Not in the frequently misquoted Romans 8:28. But in the images around that sentence.

For many years, Polly has been unable to speak of God, or really of anything. Yet, even as Polly was cognitively unaware of the Holy Spirit, the Holy Spirit did not stop interceding on her behalf. Paul talks about the Holy Spirit praying for us, with wordless groans, asking things which are right in the middle of the will of God.

Paul means moments like now, when our hearts are confused about whether to be relieved or sad, and so we cry out “God help”, and the Spirit makes sense of it.

But Paul also means years when God’s people cannot make sense of anything, like Polly and my mom in the middle of their Alzheimer’s. They are still God’s people. And God’s spirit was still present in Polly, still interceding when she was not, could not.

§ **Data extract**
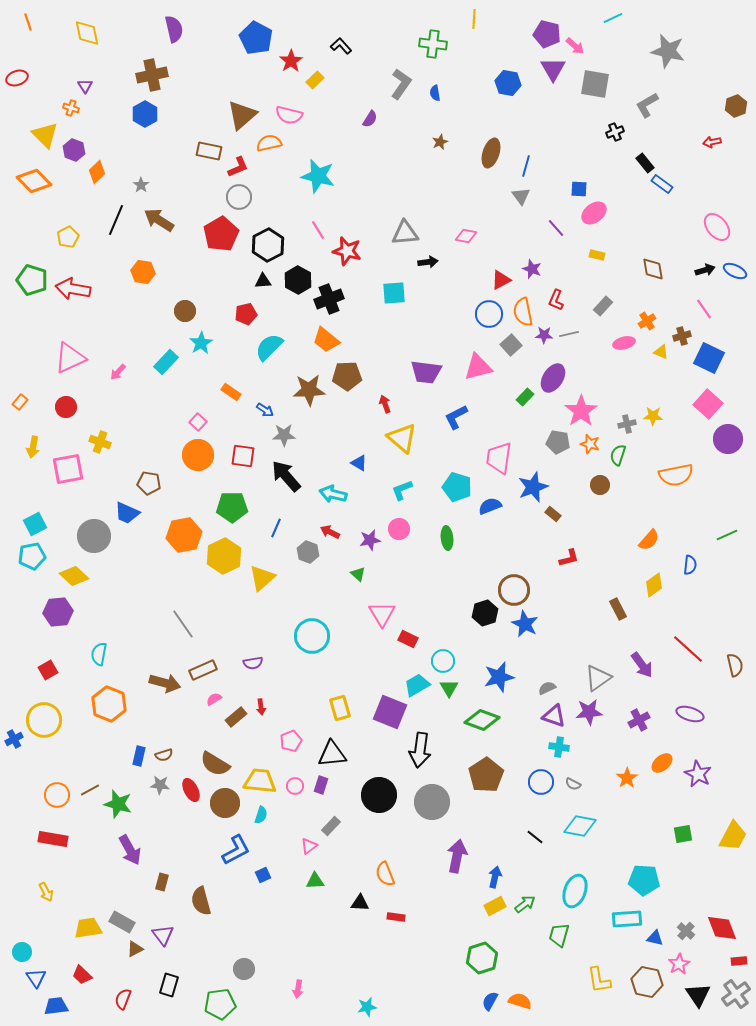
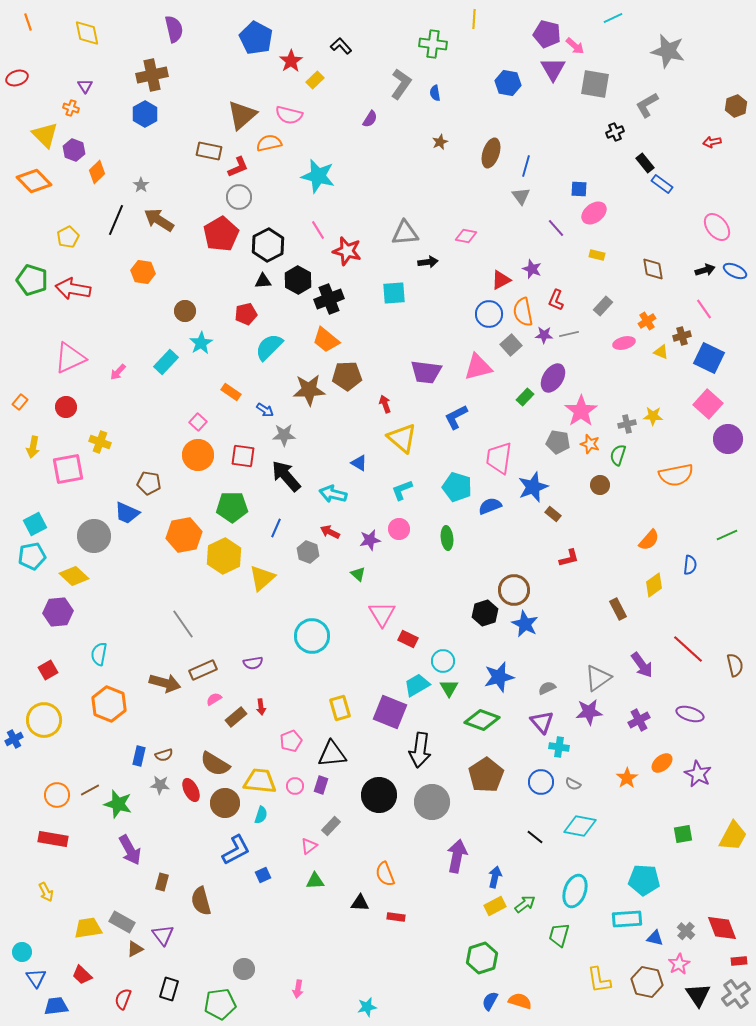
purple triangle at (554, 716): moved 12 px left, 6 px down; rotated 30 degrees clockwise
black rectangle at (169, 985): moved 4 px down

--

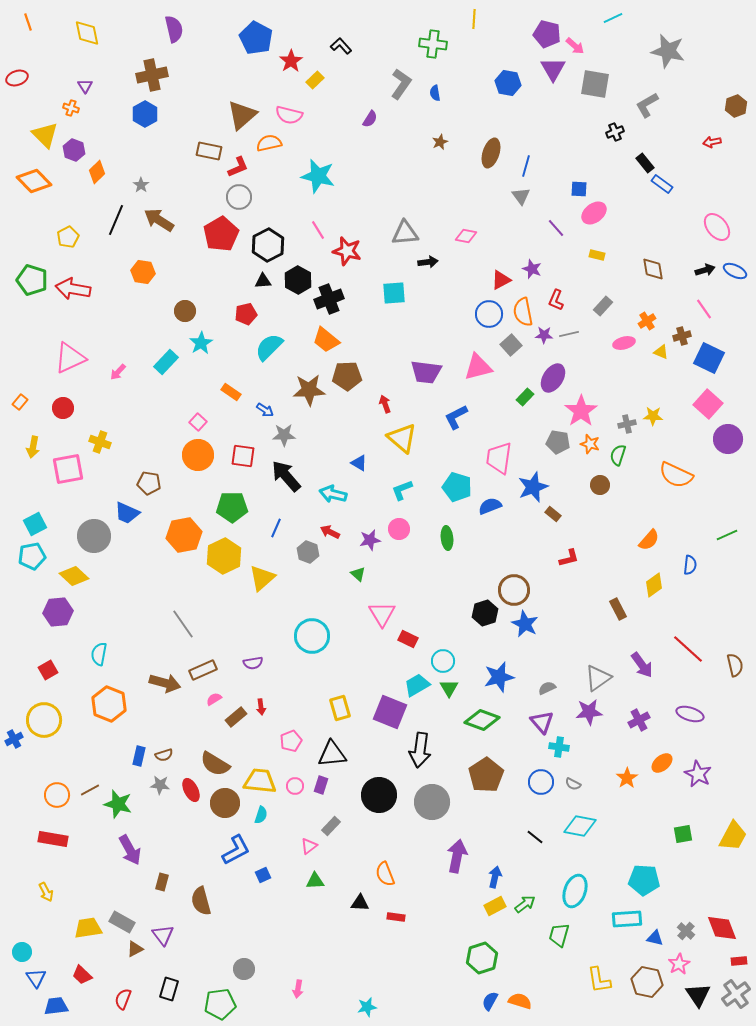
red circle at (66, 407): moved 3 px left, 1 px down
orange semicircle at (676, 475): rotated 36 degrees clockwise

§ **Aim**
Could you extend the reflection on Romans 8 and the Spirit interceding for Polly, picking up after its final sentence?

§ **Task output**
As the Father searched her heart, he heard the Spirit saying, “Polly is still yours.” and as He searched her heart he knew the mind of the Spirit which is eternally sound. She was, we could say, still in his right mind.

And even as she forgot to talk about Jesus, Jesus did not forget to talk about Polly.  As Paul goes on in Romans 8 to say, Jesus is at the right hand of the Father, pleading our case, offering his wounds, rejoicing in us.

Polly was, like each of us, all the talk of the Trinity.